How about posting pics of the chisels instead of the table


----------



## bats (Feb 9, 2018)

I forgot to put the link in. Best you go to their site and view all their products.

https://www.ibctools.ca/shop/


----------



## Smitty_Cabinetshop (Mar 26, 2011)

As putty said, the table pic makes no sense. Why would you take the time to put in that image vs. one of your chisels?


----------



## bats (Feb 9, 2018)

Check out their website I posted above.


----------



## Mike54Ohio (Feb 2, 2017)

> As putty said, the table pic makes no sense.
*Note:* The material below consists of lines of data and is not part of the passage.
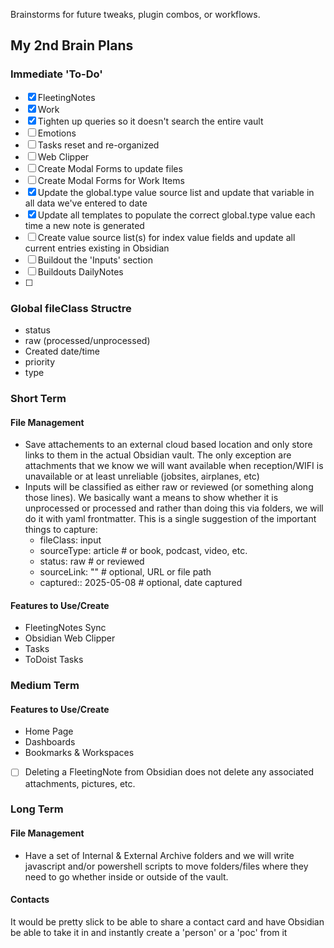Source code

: ---
---

Brainstorms for future tweaks, plugin combos, or workflows.

## My 2nd Brain Plans

### Immediate 'To-Do'
- [x] FleetingNotes
- [x] Work
- [x] Tighten up queries so it doesn't search the entire vault
- [ ] Emotions
- [ ] Tasks reset and re-organized
- [ ] Web Clipper
- [ ] Create Modal Forms to update files
- [ ] Create Modal Forms for Work Items
- [x] Update the global.type value source list and update that variable in all data we've entered to date
- [x] Update all templates to populate the correct global.type value each time a new note is generated
- [ ] Create value source list(s) for index value fields and update all current entries existing in Obsidian 
- [ ] Buildout the 'Inputs' section
- [ ] Buildouts DailyNotes
- [ ] 

### Global fileClass Structre
- status
- raw (processed/unprocessed)
- Created date/time
- priority
- type
### Short Term
#### File Management
- Save attachements to an external cloud based location and only store links to them in the actual Obsidian vault. The only exception are attachments that we know we will want available when reception/WIFI is unavailable or at least unreliable (jobsites, airplanes, etc)
- Inputs will be classified as either raw or reviewed (or something along those lines). We basically want a means to show whether it is unprocessed or processed and rather than doing this via folders, we will do it with yaml frontmatter. This is a single suggestion of the important things to capture:
	- fileClass: input
	- sourceType: article       # or book, podcast, video, etc.
	- status: raw               # or reviewed
	- sourceLink: ""            # optional, URL or file path
	- captured:: 2025-05-08     # optional, date captured

#### Features to Use/Create
- FleetingNotes Sync
- Obsidian Web Clipper
- Tasks
- ToDoist Tasks

### Medium Term
#### Features to Use/Create
- Home Page
- Dashboards
- Bookmarks & Workspaces

- [ ] Deleting a FleetingNote from Obsidian does not delete any associated attachments, pictures, etc. 
### Long Term
#### File Management
- Have a set of  Internal & External Archive folders and we will write javascript and/or powershell scripts to move folders/files where they need to go whether inside or outside of the vault. 

#### Contacts
It would be pretty slick to be able to share a contact card and have Obsidian be able to take it in and instantly create a 'person' or a 'poc' from it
Why would you take the time to put in that image vs. one of your chisels?
> 
> - Smitty_Cabinetshop


Maybe to sell the chisels-sneaky re-direct since is new post from new member-not even close up pic of the butterflies to show the work quality of the chisels?

odd


----------



## MagicalMichael (Dec 26, 2016)

Thanks for the review. Somewhere down the hiway I want to replace my old Marples and have been eyeing lie Nielsen, Veritas, and IBC. I have wondered about the weight of the IBC? I can't imagine that they are more than my Marples, but wonder how they compare to L-N. How do they feel when you are paring?

Michael


----------



## bats (Feb 9, 2018)

The lie nelson & Veritas are very good chisels. Right out of the box I feel that the IBC chisels are flatter than the other two. Besides the way they feel in my hands and I have big hands, the fact that you can remove the handles to sharpen them sold me. The flatness and the way they hold their edge really make paring a breeze in both hard and soft wood. I originally purchased the 3/8" to try before buying the rest. I now have a full set and do not plan on changing.


----------



## felkadelic (Jun 12, 2011)

I don't really understand why removable handles would be beneficial for sharpening. Furthermore, the handle can be removed from the L-N chisels (or any other socket chisel) so that's not really a 'feature' that's unique to the IBC chisels.


----------



## bats (Feb 9, 2018)

Felkadelic,
If you do some research and watch Rob Cosmans video on the IBC bench chisels you will understand why I made that statement. Even thought you can remove the handles on all socket chisels you cannot remove the ferrule.


----------



## Smitty_Cabinetshop (Mar 26, 2011)

> Felkadelic,
> If you do some research and watch Rob Cosmans video on the IBC bench chisels you will understand why I made that statement. Even thought you can remove the handles on all socket chisels you cannot remove the ferrule.
> 
> - bats


You don't know me or the way I sharpen. Rob Cosman sells for IBC. Nothing wrong with that inherently, but he doesn't know that neither handles nor ferrules are a detriment to my sharpening. Felk didn't understand, you weren't willing to explain. Glad you're happy with the IBC chisels bats, but your review hasn't proven to be very helpful.


----------



## bats (Feb 9, 2018)

Smitty & All,

Chisels like most hand tools are an individual thing and if you would have read my first post I stated that they are perfect for ME. I do not know Rob Cosman but I do do extensive research before I purchase than make my own decisions on my tools. I tried the IBC, Veritas and Stanley and the IBC felt and performed best FOR ME !!!!!.


----------



## Smitty_Cabinetshop (Mar 26, 2011)

As I said, if you had read it, I'm happy for you.


----------